Calling out the names of God is the most wonderful activity because it serves as an alert, a signal to the higher authorities that someone is interested in learning more about Krishna. Pretty soon thereafter, information about Krishna’s beautiful childhood form that roamed the earth five thousand years ago in Vrindavana is understood. Though the sun beams a tremendous effulgence, there is still a physical object behind all the glare. In a similar manner, the splendor of the universe is simply the effulgence beaming off of the original transcendental body of the Supreme Lord. Only by penetrating this covering can a glimpse of true spiritual understanding be attained. The most purified souls, however, are so kind and sweet that Krishna goes out of His way to provide them the topmost transcendental pleasure. Therefore He sometimes makes a divine appearance on earth in forms that look awfully similar to ordinary human beings. Due to the tremendous capabilities and beauty of these forms, the wise are able to decipher the actor from the role.
Though devotees have their specific favorite forms and incarnations, it’s hard to argue against exclusively worshiping the sweet and beautiful childhood form of Krishna that enchanted all the residents of Vrindavana. He wore a peacock feather in His hair, the Kaustubha gem around His chest, and held a lotus flower in one hand and His wonderful flute in the other. All the while Krishna kept smiling, defeating the pride of many thousands of cupids. Devotees never got tired of seeing this wonderful form, and even when Krishna would go out to play during the day, they would maintain the mental image of His face by singing His glories and describing His playful sports such as stealing butter from the neighbors, playing with the cows, and mesmerizing the residents with His flute playing. Indeed, never has this world or any other realm heard a sound as sweet as the audible nectar produced by the flute of Muralidhara, Lord Krishna.

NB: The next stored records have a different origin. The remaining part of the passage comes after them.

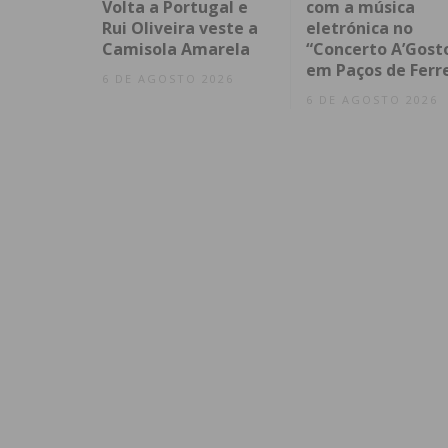
Volta a Portugal e
com a música
Rui Oliveira veste a
eletrónica no
Camisola Amarela
“Concerto A’Gost
em Paços de Ferr
6 DE AGOSTO 2026
6 DE AGOSTO 2026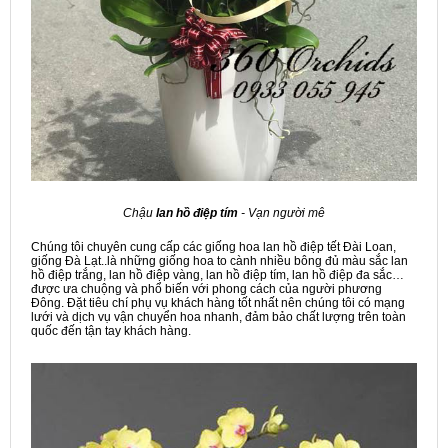
Chậu
lan hồ điệp tím
- Vạn người mê
Chúng tôi chuyên cung cấp các giống hoa lan hồ điệp tết Đài Loan,
giống Đà Lạt..là những giống hoa to cành nhiều bông đủ màu sắc lan
hồ điệp trắng, lan hồ điệp vàng, lan hồ điệp tím, lan hồ điệp đa sắc…
được ưa chuộng và phổ biến với phong cách của người phương
Đông. Đặt tiêu chí phụ vụ khách hàng tốt nhất nên chúng tôi có mạng
lưới và dịch vụ vận chuyển hoa nhanh, đảm bảo chất lượng trên toàn
quốc đến tận tay khách hàng.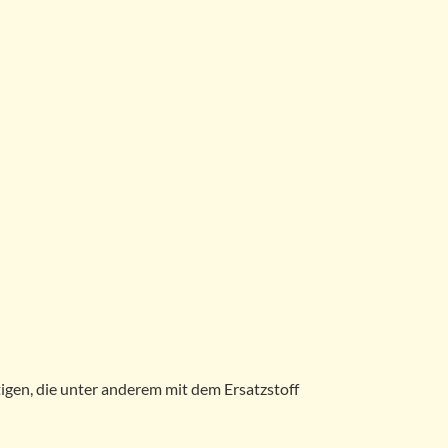
igen, die unter anderem mit dem Ersatzstoff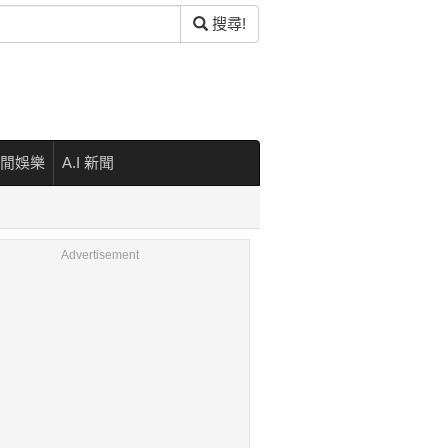
搜尋!
閒娛樂
A.I 新聞
Advertisement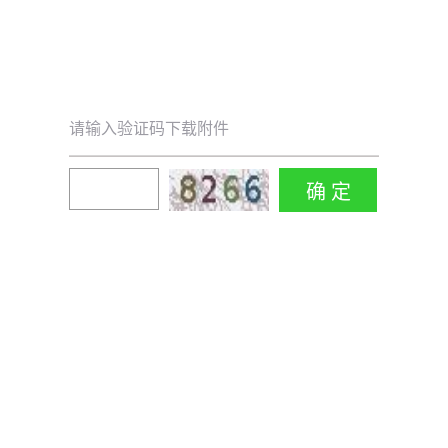
请输入验证码下载附件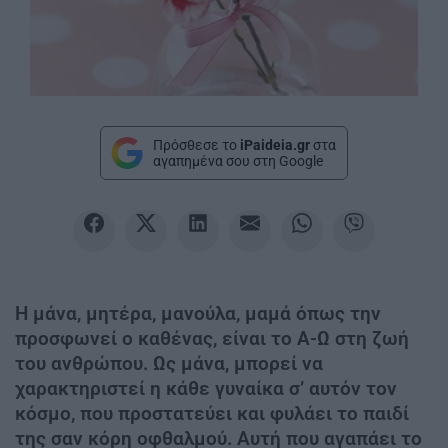
Πρόσθεσε το
iPaideia.gr
στα
αγαπημένα σου στη Google
Η μάνα, μητέρα, μανούλα, μαμά όπως την
προσφωνεί ο καθένας, είναι το Α-Ω στη ζωή
του ανθρώπου. Ως μάνα, μπορεί να
χαρακτηριστεί η κάθε γυναίκα σ’ αυτόν τον
κόσμο, που προστατεύει και φυλάει το παιδί
της σαν κόρη οφθαλμού. Αυτή που αγαπάει το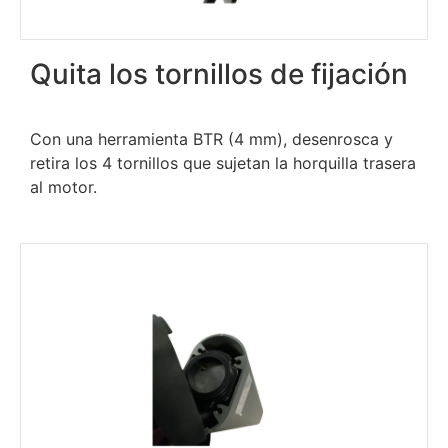
Quita los tornillos de fijación
Con una herramienta BTR (4 mm), desenrosca y
retira los 4 tornillos que sujetan la horquilla trasera
al motor.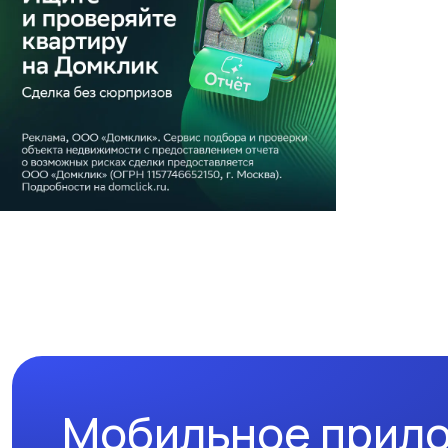
Мобильное прил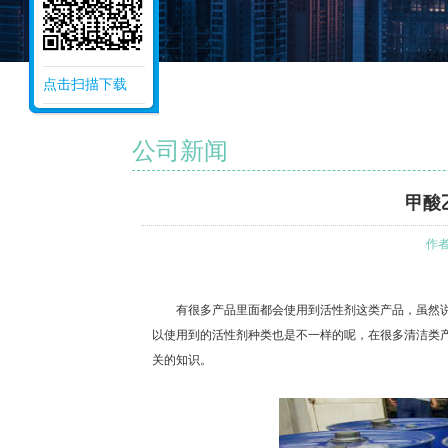
点击扫描下载
公司新闻
甲酸
作者
有很多产品里面都会使用到活性剂这类产品，虽然说
以使用到的活性剂种类也是不一样的呢，在很多清洁类
关的知识。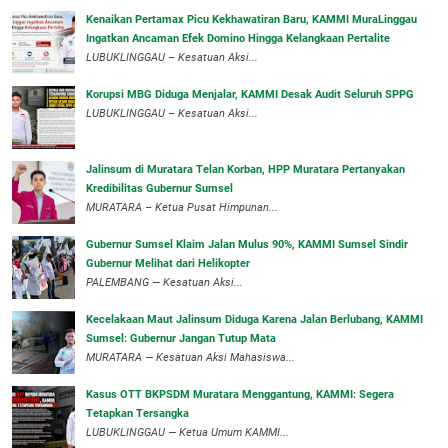
‎Kenaikan Pertamax Picu Kekhawatiran Baru, KAMMI MuraLinggau
Ingatkan Ancaman Efek Domino Hingga Kelangkaan Pertalite
‎LUBUKLINGGAU – Kesatuan Aksi...
Korupsi MBG Diduga Menjalar, KAMMI Desak Audit Seluruh SPPG
‎LUBUKLINGGAU – Kesatuan Aksi...
‎Jalinsum di Muratara Telan Korban, HPP Muratara Pertanyakan
Kredibilitas Gubernur Sumsel
MURATARA – Ketua Pusat Himpunan...
‎Gubernur Sumsel Klaim Jalan Mulus 90%, KAMMI Sumsel Sindir
Gubernur Melihat dari Helikopter
‎PALEMBANG — Kesatuan Aksi...
‎Kecelakaan Maut Jalinsum Diduga Karena Jalan Berlubang, KAMMI
Sumsel: Gubernur Jangan Tutup Mata
‎MURATARA — Kesatuan Aksi Mahasiswa...
‎Kasus OTT BKPSDM Muratara Menggantung, KAMMI: Segera
Tetapkan Tersangka
‎LUBUKLINGGAU — Ketua Umum KAMMI...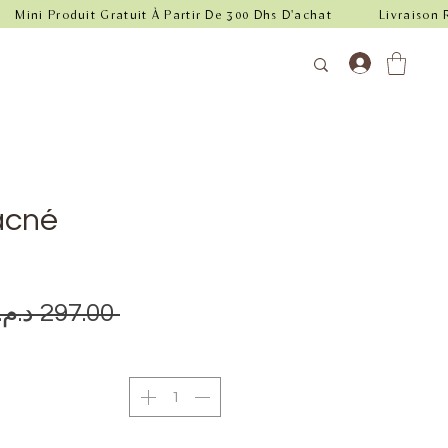
 acné
 ‏297.00 د.م.‏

“While churning, she [Mother Yashoda] remembered the childish activities of Krishna, and in her own way she composed songs and enjoyed singing to herself about all those activities.” (Shrimad Bhagavatam, 10.9.2)
The descriptions of Krishna’s pastimes and attributes discussed by sages, put into poetry form and sung by devotees like Mother Yashoda in Vrindavana, and documented in the Shrimad Bhagavatam represent only a small glimpse of the endless rays of spiritual sunshine available to those who humbly and kindly approach one who follows the Vedic tradition of bhakti. Hearing about Krishna is always superior to any other activity, as through understanding His transcendental nature, the divine vision remains forever lit within the mind. Through this method we can see God at all times of the day, whether we are in trouble or in the happiest of moods. Staring at the sun for too long will hurt our eyes, but hearing about Krishna will only bring us pleasure, as the mind’s eye can forever remain locked in on the transcendental form of Shyamasundara, the beautiful darling of Vrindavana who has the hue of a dark blue raincloud.